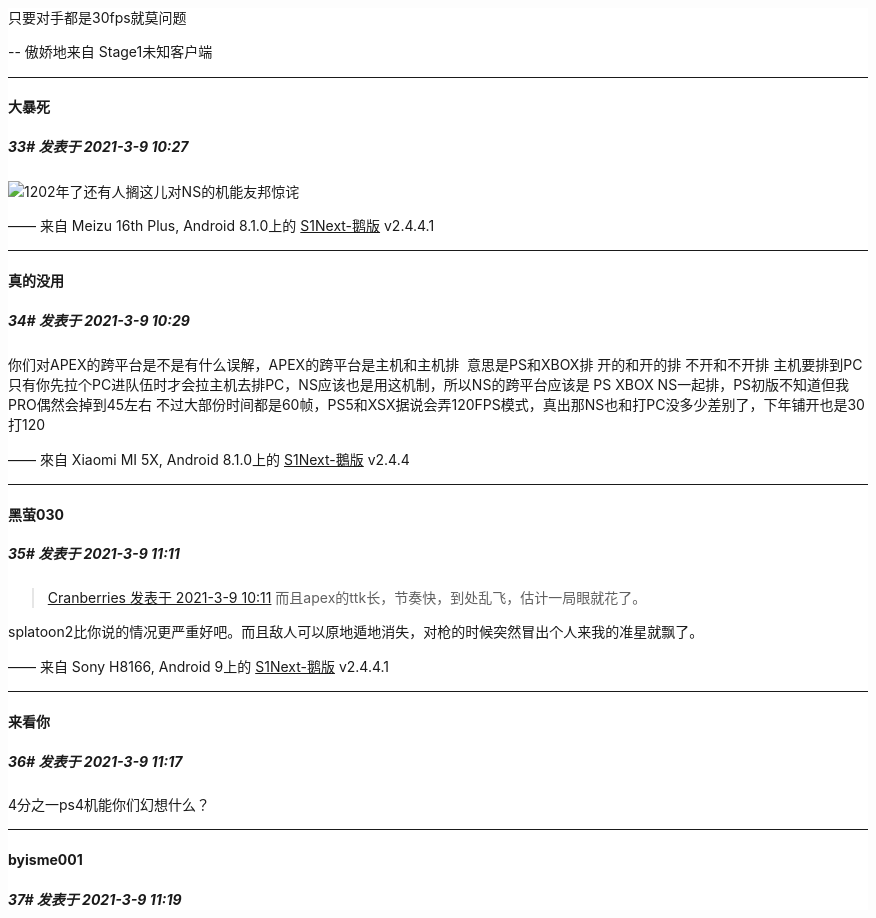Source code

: 
只要对手都是30fps就莫问题

 -- 傲娇地来自 Stage1未知客户端


-----

####  大暴死  
##### 33#       发表于 2021-3-9 10:27


<img src="https://static.saraba1st.com/image/smiley/face2017/037.png" referrerpolicy="no-referrer">1202年了还有人搁这儿对NS的机能友邦惊诧

—— 来自 Meizu 16th Plus, Android 8.1.0上的 [S1Next-鹅版](https://github.com/ykrank/S1-Next/releases) v2.4.4.1


-----

####  真的没用  
##### 34#       发表于 2021-3-9 10:29


你们对APEX的跨平台是不是有什么误解，APEX的跨平台是主机和主机排  意思是PS和XBOX排 开的和开的排 不开和不开排 主机要排到PC只有你先拉个PC进队伍时才会拉主机去排PC，NS应该也是用这机制，所以NS的跨平台应该是 PS XBOX NS一起排，PS初版不知道但我PRO偶然会掉到45左右 不过大部份时间都是60帧，PS5和XSX据说会弄120FPS模式，真出那NS也和打PC没多少差别了，下年铺开也是30打120

—— 來自 Xiaomi MI 5X, Android 8.1.0上的 [S1Next-鵝版](https://github.com/ykrank/S1-Next/releases) v2.4.4


-----

####  黑萤030  
##### 35#       发表于 2021-3-9 11:11


<blockquote><a href="httphttps://bbs.saraba1st.com/2b/forum.php?mod=redirect&amp;goto=findpost&amp;pid=50561002&amp;ptid=1992122" target="_blank">Cranberries 发表于 2021-3-9 10:11</a>
而且apex的ttk长，节奏快，到处乱飞，估计一局眼就花了。</blockquote>
splatoon2比你说的情况更严重好吧。而且敌人可以原地遁地消失，对枪的时候突然冒出个人来我的准星就飘了。

—— 来自 Sony H8166, Android 9上的 [S1Next-鹅版](https://github.com/ykrank/S1-Next/releases) v2.4.4.1


-----

####  来看你  
##### 36#       发表于 2021-3-9 11:17


4分之一ps4机能你们幻想什么？


-----

####  byisme001  
##### 37#       发表于 2021-3-9 11:19
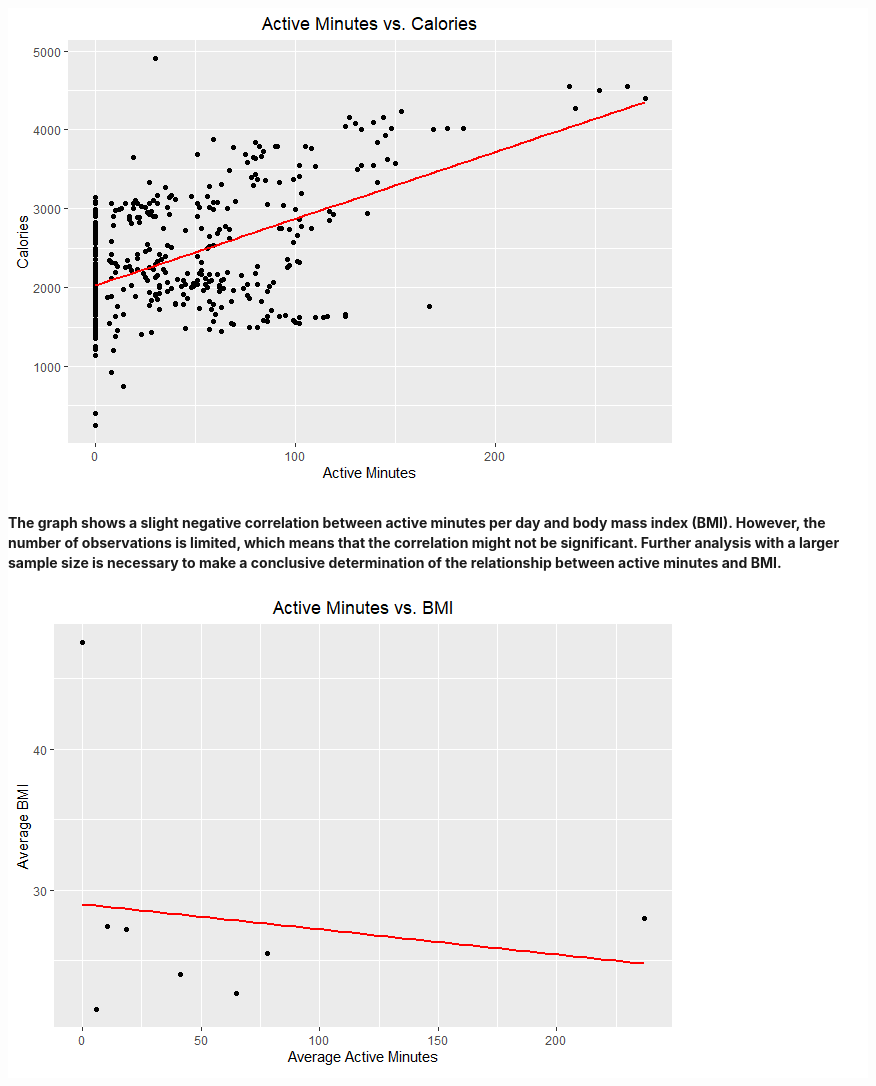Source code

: ![](bellabeat_case_study_files/figure-markdown_strict/active-minutes-vs-calories-plot-1.png)

#### The graph shows a slight negative correlation between active minutes per day and body mass index (BMI). However, the number of observations is limited, which means that the correlation might not be significant. Further analysis with a larger sample size is necessary to make a conclusive determination of the relationship between active minutes and BMI.

![](bellabeat_case_study_files/figure-markdown_strict/active-minutes-vs-BMI-plot-1.png)
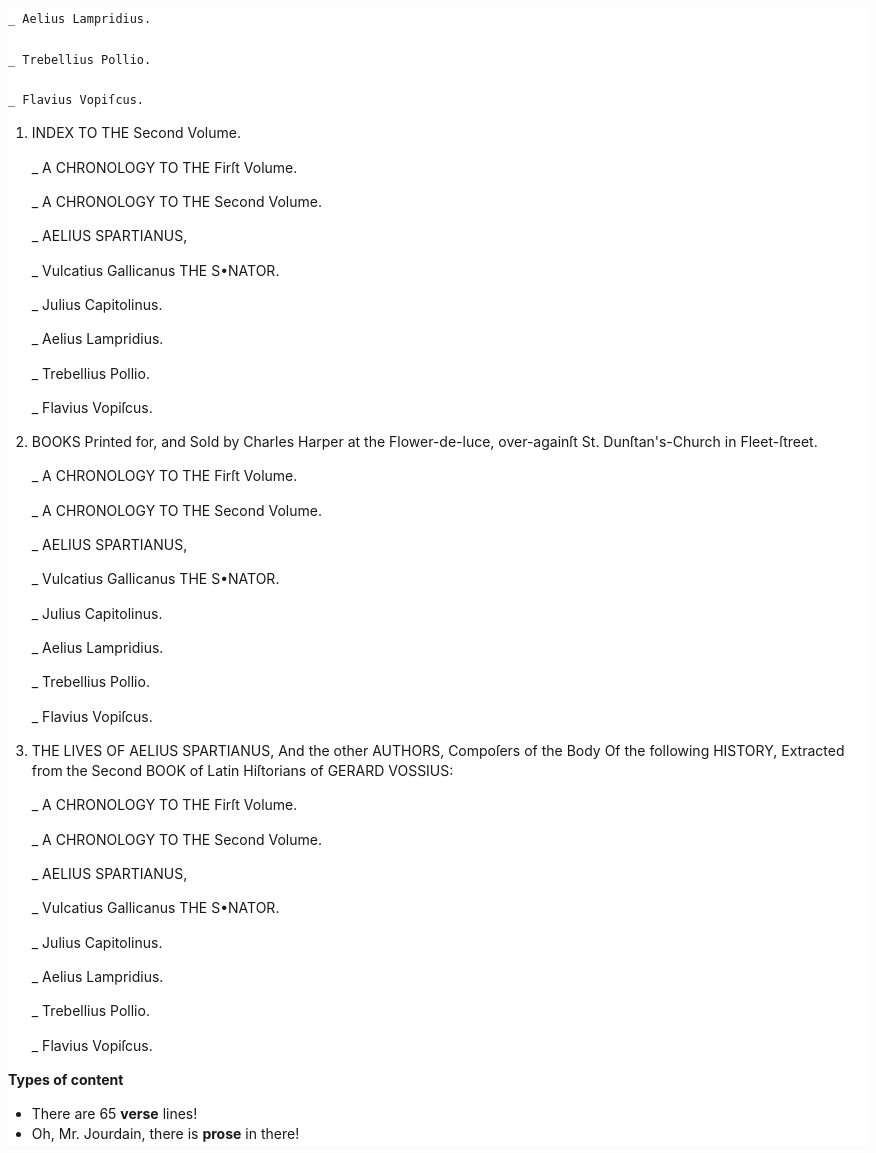     _ Aelius Lampridius.

    _ Trebellius Pollio.

    _ Flavius Vopiſcus.

1. INDEX TO THE Second Volume.

    _ A CHRONOLOGY TO THE Firſt Volume.

    _ A CHRONOLOGY TO THE Second Volume.

    _ AELIUS SPARTIANUS,

    _ Vulcatius Gallicanus THE S•NATOR.

    _ Julius Capitolinus.

    _ Aelius Lampridius.

    _ Trebellius Pollio.

    _ Flavius Vopiſcus.

1. BOOKS Printed for, and Sold by Charles Harper at the Flower-de-luce, over-againſt St. Dunſtan's-Church in Fleet-ſtreet.

    _ A CHRONOLOGY TO THE Firſt Volume.

    _ A CHRONOLOGY TO THE Second Volume.

    _ AELIUS SPARTIANUS,

    _ Vulcatius Gallicanus THE S•NATOR.

    _ Julius Capitolinus.

    _ Aelius Lampridius.

    _ Trebellius Pollio.

    _ Flavius Vopiſcus.

1. THE LIVES OF AELIUS SPARTIANUS, And the other AUTHORS, Compoſers of the Body Of the following HISTORY, Extracted from the Second BOOK of Latin Hiſtorians of GERARD VOSSIUS:

    _ A CHRONOLOGY TO THE Firſt Volume.

    _ A CHRONOLOGY TO THE Second Volume.

    _ AELIUS SPARTIANUS,

    _ Vulcatius Gallicanus THE S•NATOR.

    _ Julius Capitolinus.

    _ Aelius Lampridius.

    _ Trebellius Pollio.

    _ Flavius Vopiſcus.

**Types of content**

  * There are 65 **verse** lines!
  * Oh, Mr. Jourdain, there is **prose** in there!
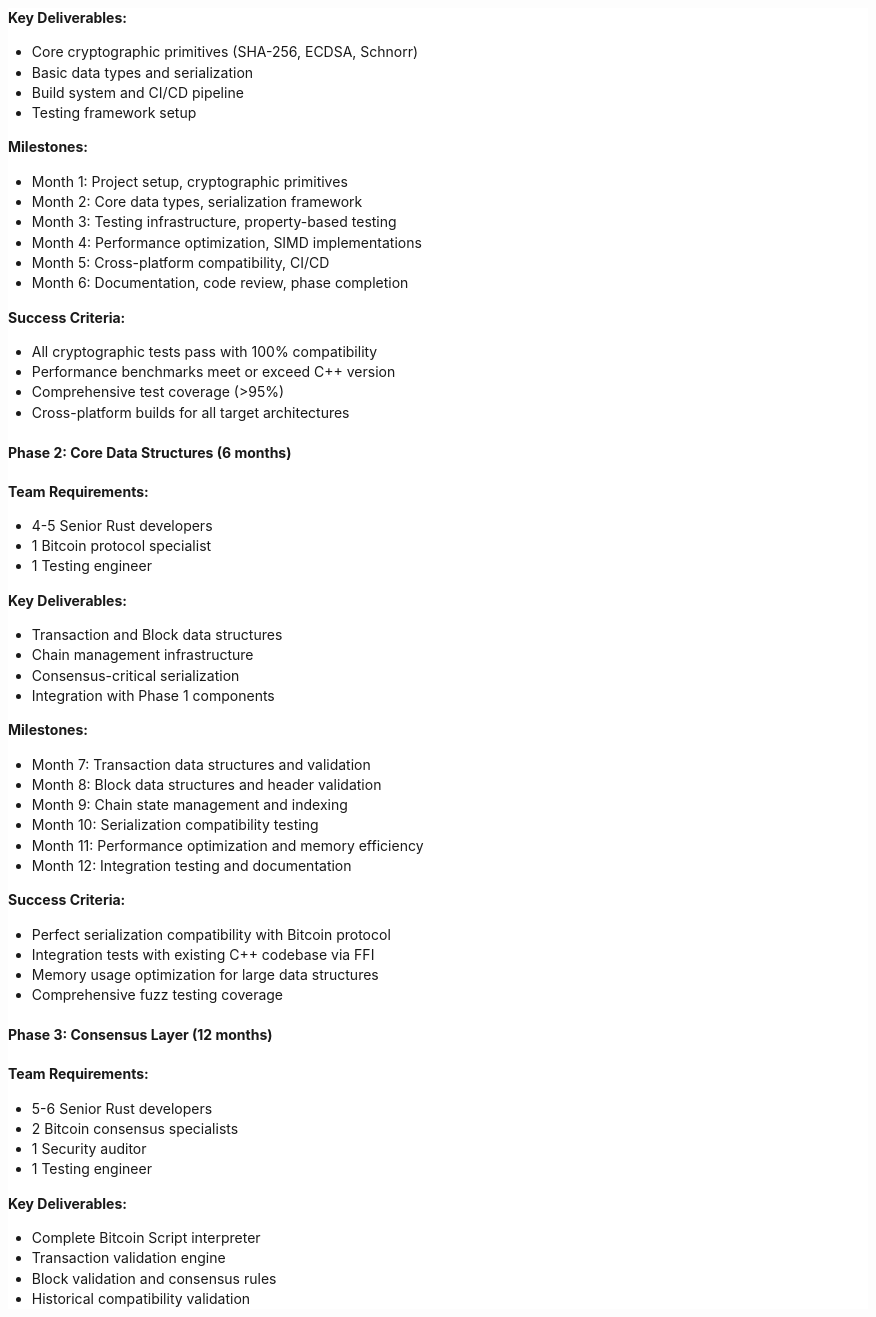 **Key Deliverables:**
- Core cryptographic primitives (SHA-256, ECDSA, Schnorr)
- Basic data types and serialization
- Build system and CI/CD pipeline
- Testing framework setup

**Milestones:**
- Month 1: Project setup, cryptographic primitives
- Month 2: Core data types, serialization framework
- Month 3: Testing infrastructure, property-based testing
- Month 4: Performance optimization, SIMD implementations
- Month 5: Cross-platform compatibility, CI/CD
- Month 6: Documentation, code review, phase completion

**Success Criteria:**
- All cryptographic tests pass with 100% compatibility
- Performance benchmarks meet or exceed C++ version
- Comprehensive test coverage (>95%)
- Cross-platform builds for all target architectures

#### Phase 2: Core Data Structures (6 months)
**Team Requirements:**
- 4-5 Senior Rust developers
- 1 Bitcoin protocol specialist
- 1 Testing engineer

**Key Deliverables:**
- Transaction and Block data structures
- Chain management infrastructure
- Consensus-critical serialization
- Integration with Phase 1 components

**Milestones:**
- Month 7: Transaction data structures and validation
- Month 8: Block data structures and header validation
- Month 9: Chain state management and indexing
- Month 10: Serialization compatibility testing
- Month 11: Performance optimization and memory efficiency
- Month 12: Integration testing and documentation

**Success Criteria:**
- Perfect serialization compatibility with Bitcoin protocol
- Integration tests with existing C++ codebase via FFI
- Memory usage optimization for large data structures
- Comprehensive fuzz testing coverage

#### Phase 3: Consensus Layer (12 months)
**Team Requirements:**
- 5-6 Senior Rust developers
- 2 Bitcoin consensus specialists
- 1 Security auditor
- 1 Testing engineer

**Key Deliverables:**
- Complete Bitcoin Script interpreter
- Transaction validation engine
- Block validation and consensus rules
- Historical compatibility validation
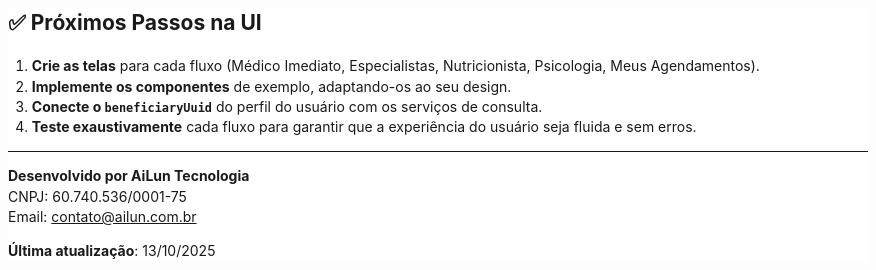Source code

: 
## ✅ Próximos Passos na UI

1.  **Crie as telas** para cada fluxo (Médico Imediato, Especialistas, Nutricionista, Psicologia, Meus Agendamentos).
2.  **Implemente os componentes** de exemplo, adaptando-os ao seu design.
3.  **Conecte o `beneficiaryUuid`** do perfil do usuário com os serviços de consulta.
4.  **Teste exaustivamente** cada fluxo para garantir que a experiência do usuário seja fluida e sem erros.

---

**Desenvolvido por AiLun Tecnologia**  
CNPJ: 60.740.536/0001-75  
Email: contato@ailun.com.br

**Última atualização**: 13/10/2025

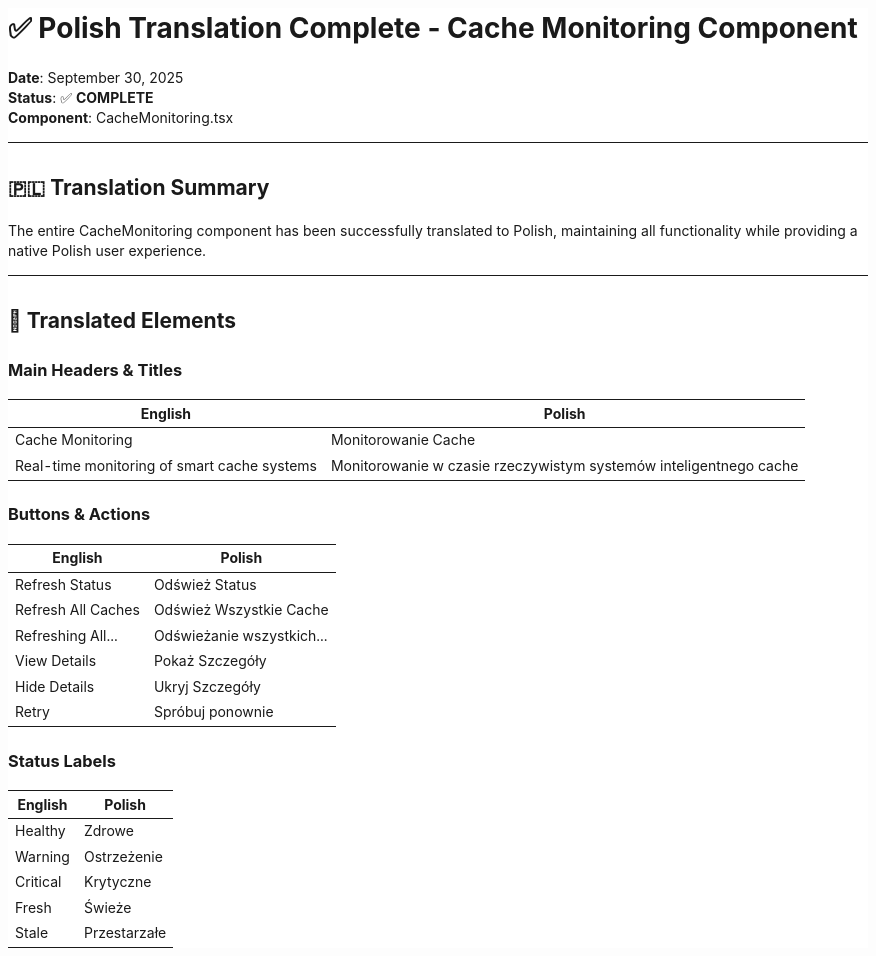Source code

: # ✅ Polish Translation Complete - Cache Monitoring Component

**Date**: September 30, 2025  
**Status**: ✅ **COMPLETE**  
**Component**: CacheMonitoring.tsx

---

## 🇵🇱 **Translation Summary**

The entire CacheMonitoring component has been successfully translated to Polish, maintaining all functionality while providing a native Polish user experience.

---

## 📝 **Translated Elements**

### **Main Headers & Titles**
| English | Polish |
|---------|--------|
| Cache Monitoring | Monitorowanie Cache |
| Real-time monitoring of smart cache systems | Monitorowanie w czasie rzeczywistym systemów inteligentnego cache |

### **Buttons & Actions**
| English | Polish |
|---------|--------|
| Refresh Status | Odśwież Status |
| Refresh All Caches | Odśwież Wszystkie Cache |
| Refreshing All... | Odświeżanie wszystkich... |
| View Details | Pokaż Szczegóły |
| Hide Details | Ukryj Szczegóły |
| Retry | Spróbuj ponownie |

### **Status Labels**
| English | Polish |
|---------|--------|
| Healthy | Zdrowe |
| Warning | Ostrzeżenie |
| Critical | Krytyczne |
| Fresh | Świeże |
| Stale | Przestarzałe |
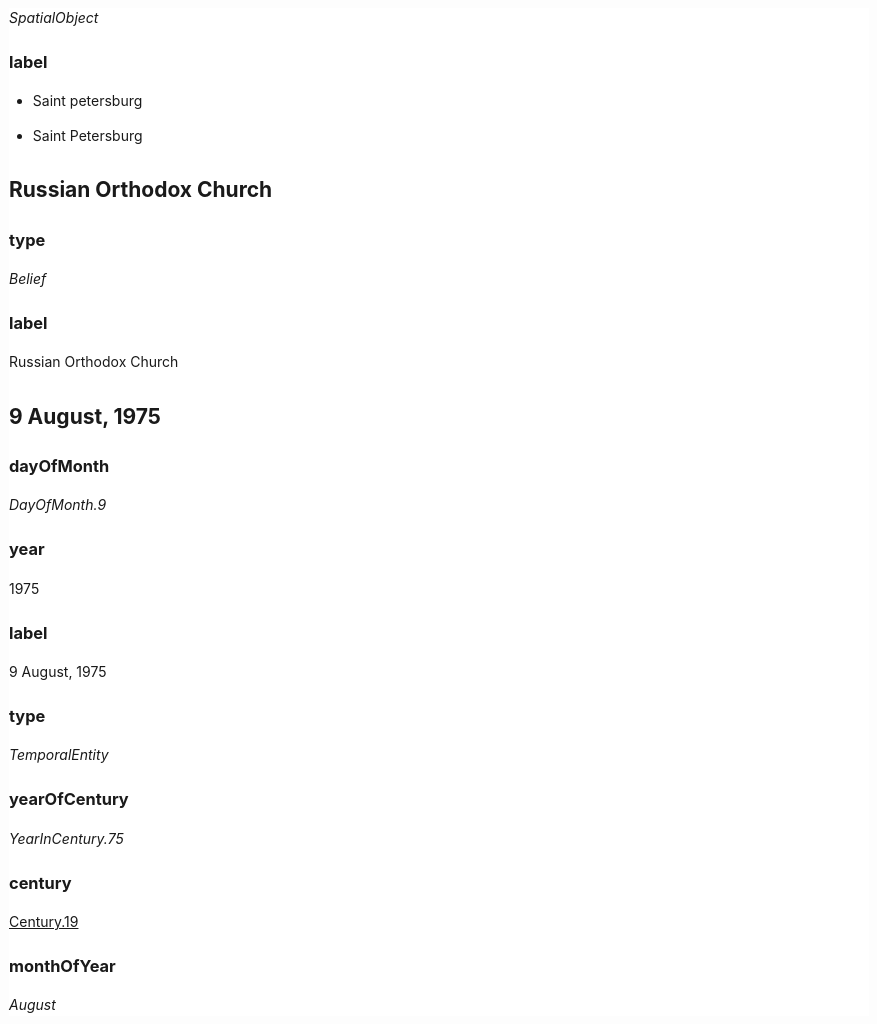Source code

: 
*SpatialObject*

### label

 - Saint petersburg

 - Saint Petersburg

## Russian Orthodox Church

### type


*Belief*

### label


Russian Orthodox Church

## 9 August, 1975

### dayOfMonth


*DayOfMonth.9*

### year


1975

### label


9 August, 1975

### type


*TemporalEntity*

### yearOfCentury


*YearInCentury.75*

### century


[Century.19](#Century.19)

### monthOfYear


*August*
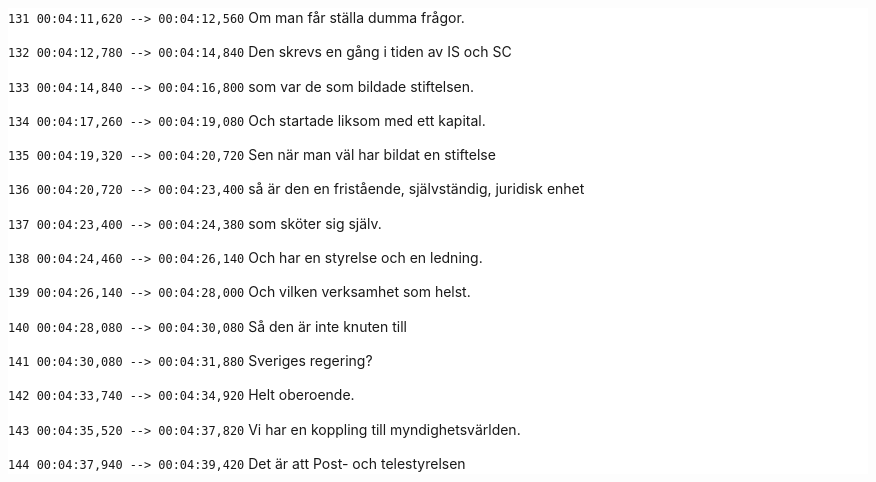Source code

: 

`131 00:04:11,620 --> 00:04:12,560`
Om man får ställa dumma frågor.



`132 00:04:12,780 --> 00:04:14,840`
Den skrevs en gång i tiden av IS och SC



`133 00:04:14,840 --> 00:04:16,800`
som var de som bildade stiftelsen.



`134 00:04:17,260 --> 00:04:19,080`
Och startade liksom med ett kapital.



`135 00:04:19,320 --> 00:04:20,720`
Sen när man väl har bildat en stiftelse



`136 00:04:20,720 --> 00:04:23,400`
så är den en fristående, självständig, juridisk enhet



`137 00:04:23,400 --> 00:04:24,380`
som sköter sig själv.



`138 00:04:24,460 --> 00:04:26,140`
Och har en styrelse och en ledning.



`139 00:04:26,140 --> 00:04:28,000`
Och vilken verksamhet som helst.



`140 00:04:28,080 --> 00:04:30,080`
Så den är inte knuten till



`141 00:04:30,080 --> 00:04:31,880`
Sveriges regering?



`142 00:04:33,740 --> 00:04:34,920`
Helt oberoende.



`143 00:04:35,520 --> 00:04:37,820`
Vi har en koppling till myndighetsvärlden.



`144 00:04:37,940 --> 00:04:39,420`
Det är att Post- och telestyrelsen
========================================
### WHAT NEEDS TO BE DONE
When the word "optimization" appears in a line of the listing, copy that line.

### EXPECTED ANSWER
- Month 4: Performance optimization, SIMD implementations
- Month 11: Performance optimization and memory efficiency
- Memory usage optimization for large data structures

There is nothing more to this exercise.